Die meisten deutschen Politiker haben angekündigt, die Energiewende zu beschleunigen und versprechen einen schnelleren Netzausbau und zügigere Genehmigungsverfahren. Was muss sich dafür aus Ihrer Sicht konkret ändern?
Diese Einsicht ist der erste wichtige Schritt. Der zweite ist, dass jetzt Taten folgen müssen. Und zwar schnell. Denn in der Tat: Die Energiewende braucht jetzt einen massiven Aus- und Neubau von Energieerzeugungs- und Leitungsinfrastruktur. Dem entgegenstehen aber noch immer langwierige Genehmigungsverfahren und ein ausuferndes Klagerecht. Daraus resultieren erhebliche zusätzliche Kosten für die Volkswirtschaft, die im Sinne einer effizienteren Energiewende vermeidbar wären. Die erwähnten 1,2 Milliarden Euro Engpassmanagementkosten im vergangenen Jahr wurden durch den Kunden bezahlt und konnten nicht in den notwendigen Netzausbau fließen. Für eine echte Beschleunigung des Netzausbaus müssen Planungs- und Genehmigungsprozesse konsequent digitalisiert, naturschutzrechtliche Vorgaben standardisiert sowie die ausreichende personelle und technische Ausstattung der Genehmigungsbehörden sichergestellt werden. Und ja, wir werden auch nicht darum herumkommen, Einspruchs- und Klagemöglichkeiten zu beschränken, z.B. durch Präklusionsregelungen.
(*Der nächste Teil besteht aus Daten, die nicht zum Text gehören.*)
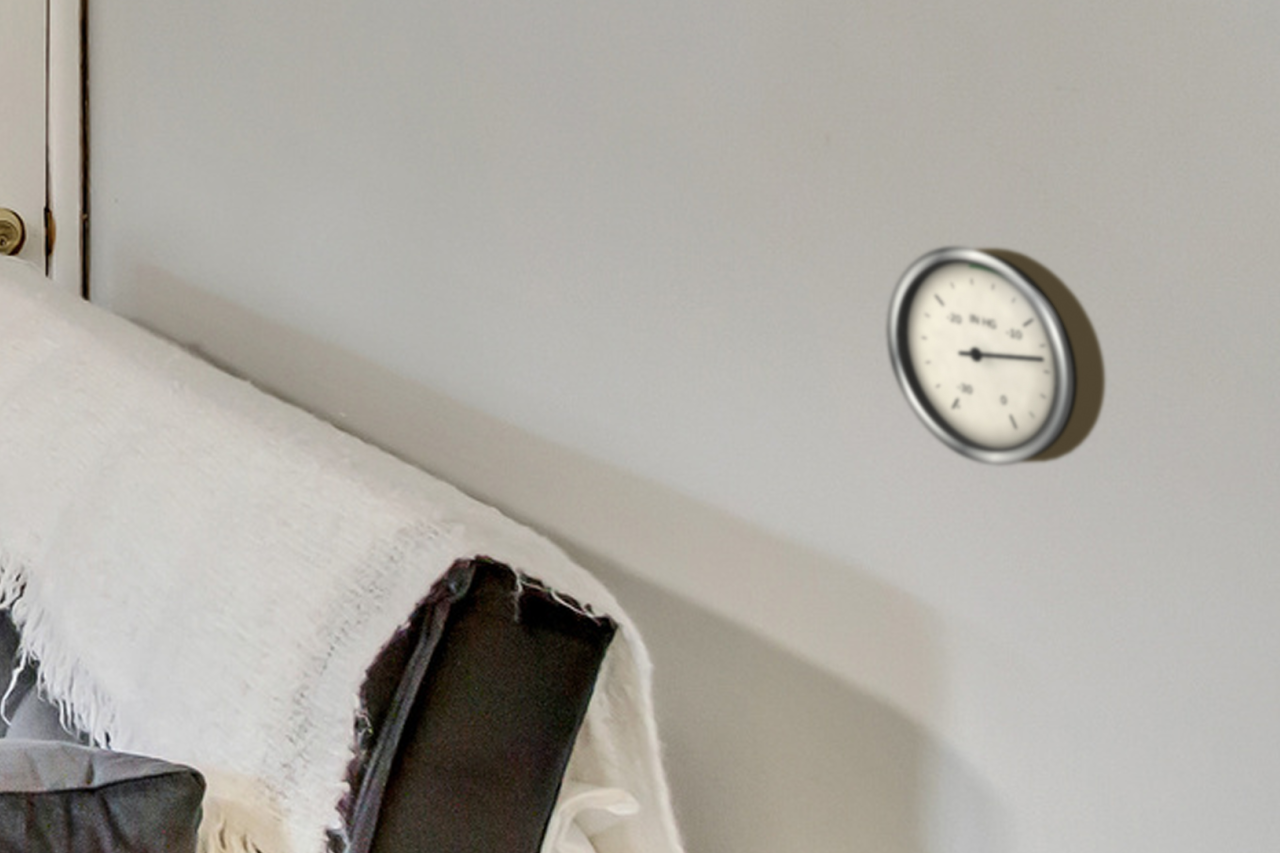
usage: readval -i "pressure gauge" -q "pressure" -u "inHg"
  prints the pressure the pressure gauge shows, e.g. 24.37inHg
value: -7inHg
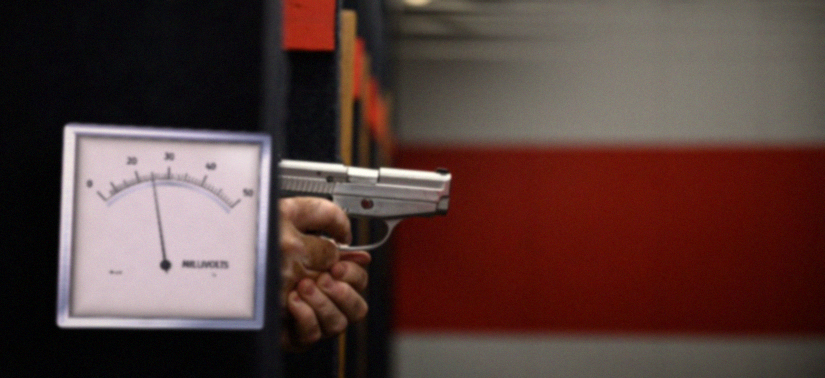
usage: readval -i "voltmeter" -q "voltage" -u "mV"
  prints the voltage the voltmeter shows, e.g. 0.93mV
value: 25mV
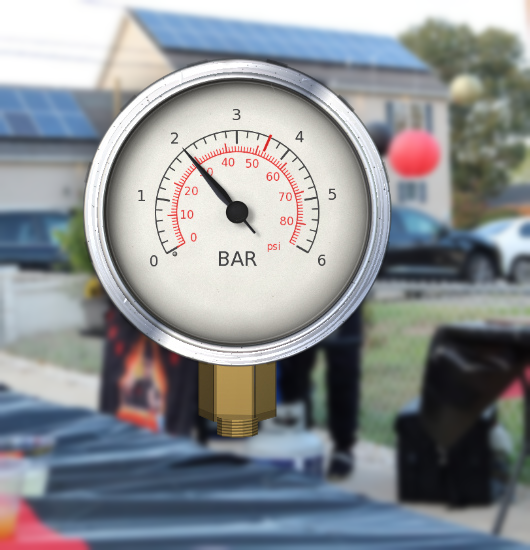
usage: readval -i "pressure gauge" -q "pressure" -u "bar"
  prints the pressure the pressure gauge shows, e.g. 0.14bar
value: 2bar
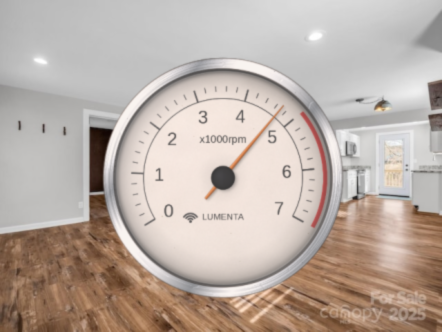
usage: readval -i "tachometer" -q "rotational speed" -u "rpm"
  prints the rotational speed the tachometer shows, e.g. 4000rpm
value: 4700rpm
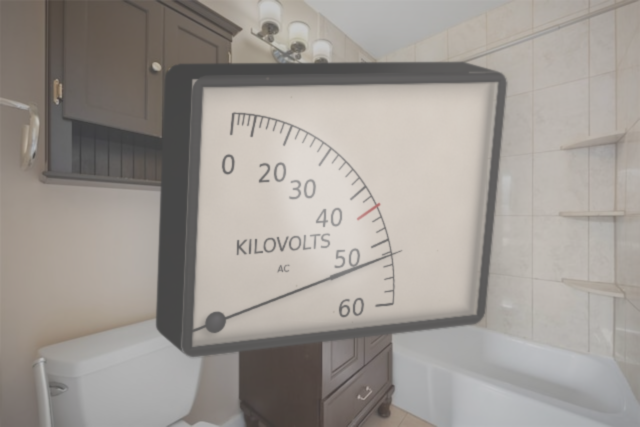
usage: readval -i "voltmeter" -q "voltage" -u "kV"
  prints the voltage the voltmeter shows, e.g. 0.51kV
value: 52kV
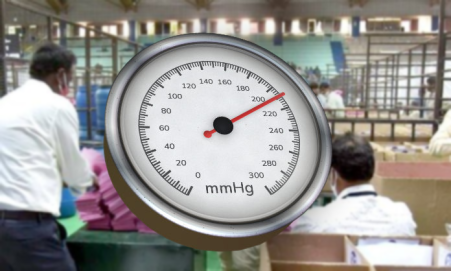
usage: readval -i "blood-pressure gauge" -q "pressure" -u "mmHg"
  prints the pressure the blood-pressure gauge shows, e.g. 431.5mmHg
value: 210mmHg
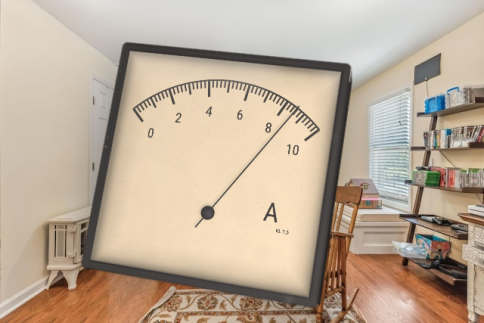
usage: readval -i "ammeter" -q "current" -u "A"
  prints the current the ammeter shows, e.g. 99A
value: 8.6A
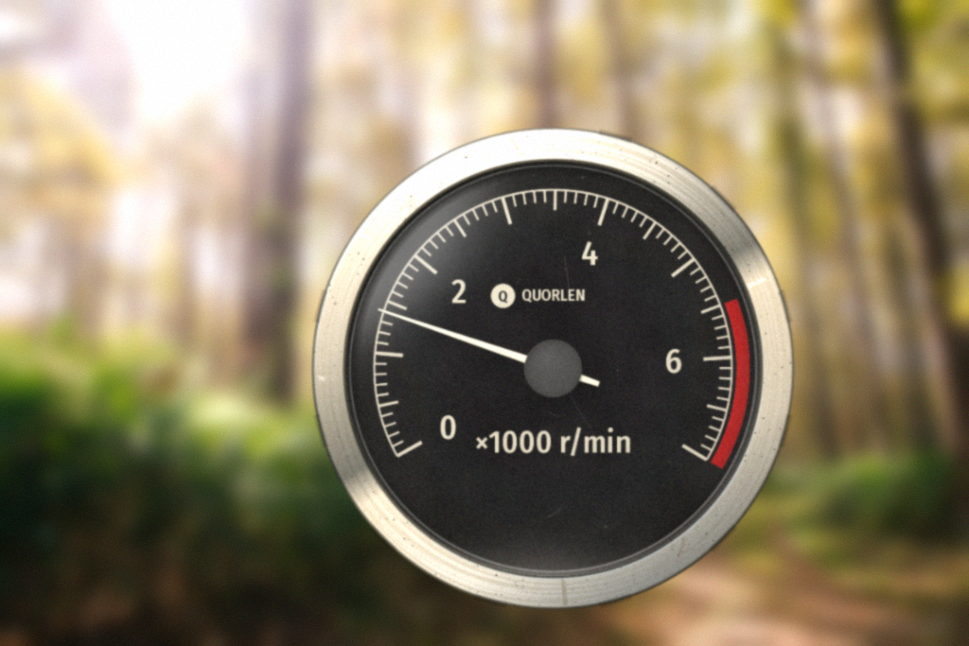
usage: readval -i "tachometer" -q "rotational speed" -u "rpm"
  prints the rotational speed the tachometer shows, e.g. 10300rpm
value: 1400rpm
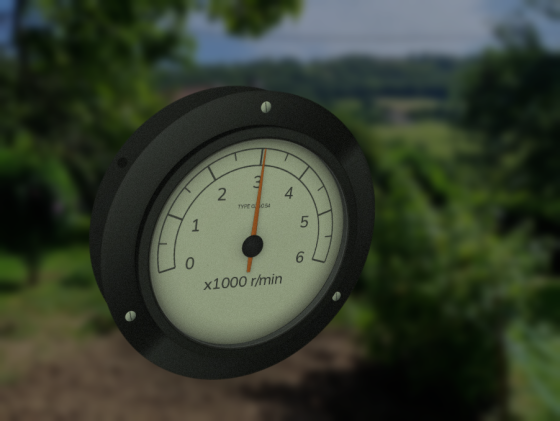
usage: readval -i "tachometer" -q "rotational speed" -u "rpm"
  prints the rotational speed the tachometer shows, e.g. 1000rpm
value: 3000rpm
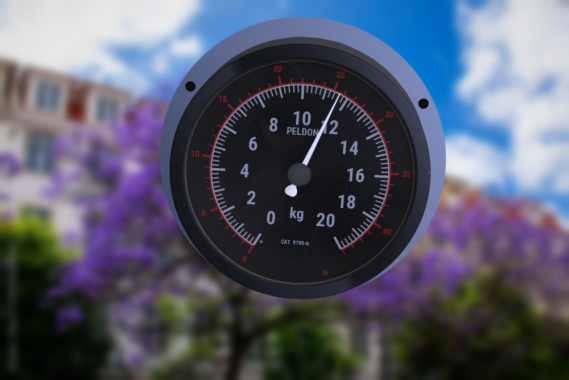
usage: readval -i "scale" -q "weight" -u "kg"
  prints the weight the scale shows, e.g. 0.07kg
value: 11.6kg
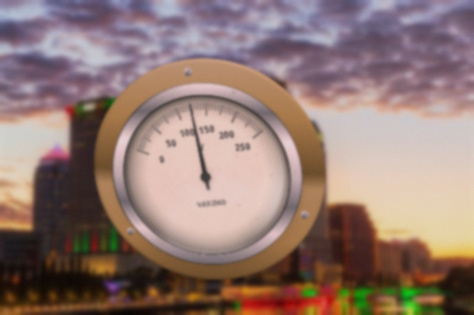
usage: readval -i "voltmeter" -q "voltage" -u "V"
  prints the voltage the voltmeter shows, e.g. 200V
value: 125V
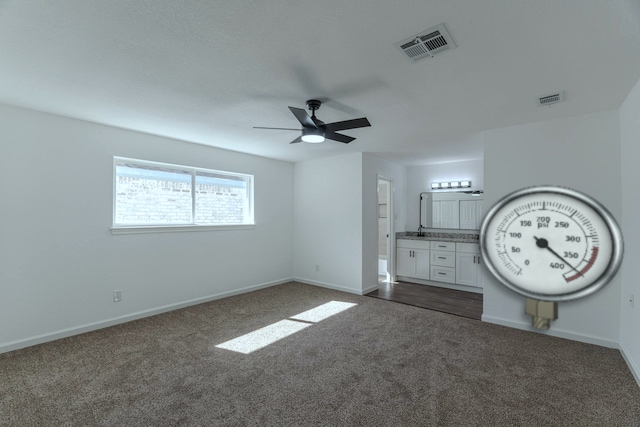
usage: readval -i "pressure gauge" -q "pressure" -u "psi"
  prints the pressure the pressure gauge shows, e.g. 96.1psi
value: 375psi
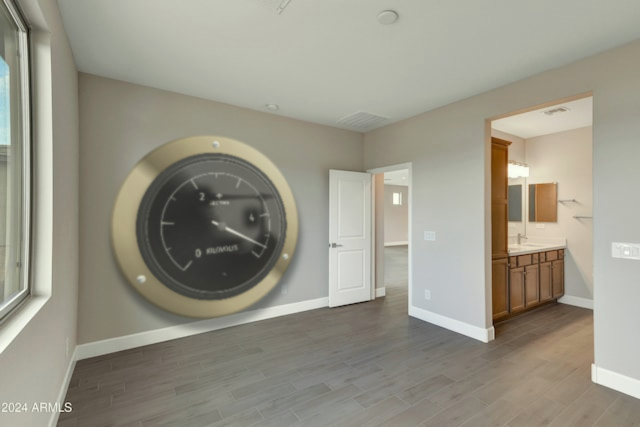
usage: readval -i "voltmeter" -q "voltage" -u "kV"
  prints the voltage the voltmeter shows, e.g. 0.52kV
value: 4.75kV
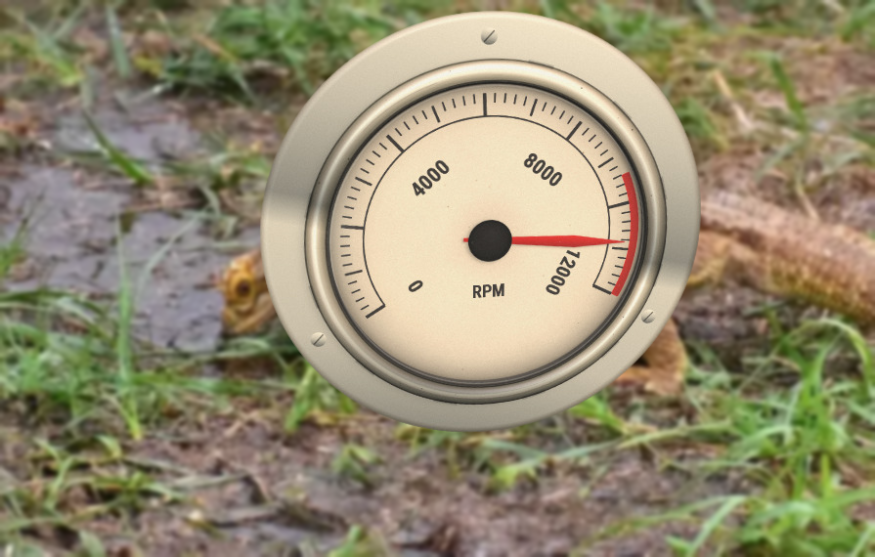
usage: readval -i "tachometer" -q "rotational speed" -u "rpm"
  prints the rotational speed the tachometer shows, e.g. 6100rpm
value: 10800rpm
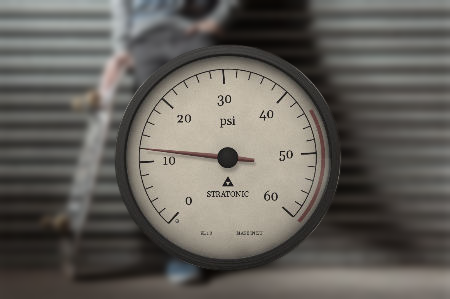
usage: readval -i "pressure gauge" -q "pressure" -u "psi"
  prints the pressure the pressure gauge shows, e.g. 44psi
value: 12psi
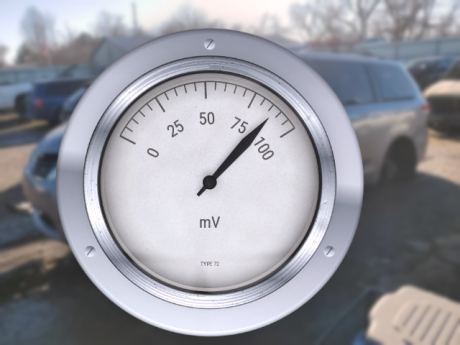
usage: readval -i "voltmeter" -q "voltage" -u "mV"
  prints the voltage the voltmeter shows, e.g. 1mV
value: 87.5mV
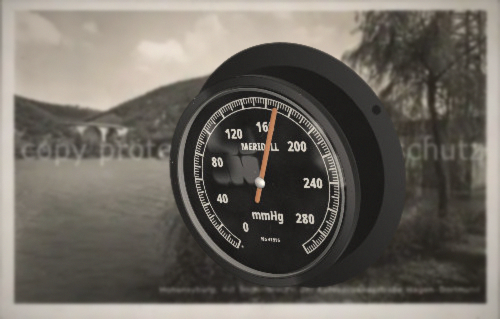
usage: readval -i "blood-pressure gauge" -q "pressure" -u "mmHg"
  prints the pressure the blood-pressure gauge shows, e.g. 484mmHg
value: 170mmHg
Der Ausbau der Netze wird derzeit besonders von Bürgerprotesten und Bürokratie ausgebremst. Der flächendeckende Einbau von Smart Metern – wichtig für die Steuerung von Angebot und Nachfrage – verzögert sich im Vergleich mit anderen europäischen Ländern. Haben Sie Vorschläge, wie sich der Prozess beschleunigen lässt?
Bereits im Mai hatte ich vom „jämmerlichen Roll-Out der Smart Meter“ gesprochen, und dass wir uns „hierzulande zu Tode verwalten“. In Schweden etwa installieren wir monatlich mehr Smart Meter, als wir Mitte des Jahres in Deutschland insgesamt im Einsatz hatten. Wir müssen schneller und effizienter werden. Wir brauchen Rechtssicherheit, Vereinfachung der Technik und der Marktprozesse sowie eine strikte Ausrichtung auf maximalen Kundennutzen und die Ziele der Energiewende. Warum? Weil die Smart Meter ein ganz entscheidender Baustein für die Digitalisierung der Energiewende sind. Und die Digitalisierung wiederum ist der Schlüssel dafür, dass wir die Energiewende kosteneffizient und bürgernah gestalten können. Sie gibt Haushalten und Betrieben mehr Kontrolle über ihren CO2-Fußabdruck und die Energiekosten. Und dann ist auch Kritikern viel leichter erklärbar, warum gut vernetzt zu sein keine Bürde ist, sondern ein Privileg!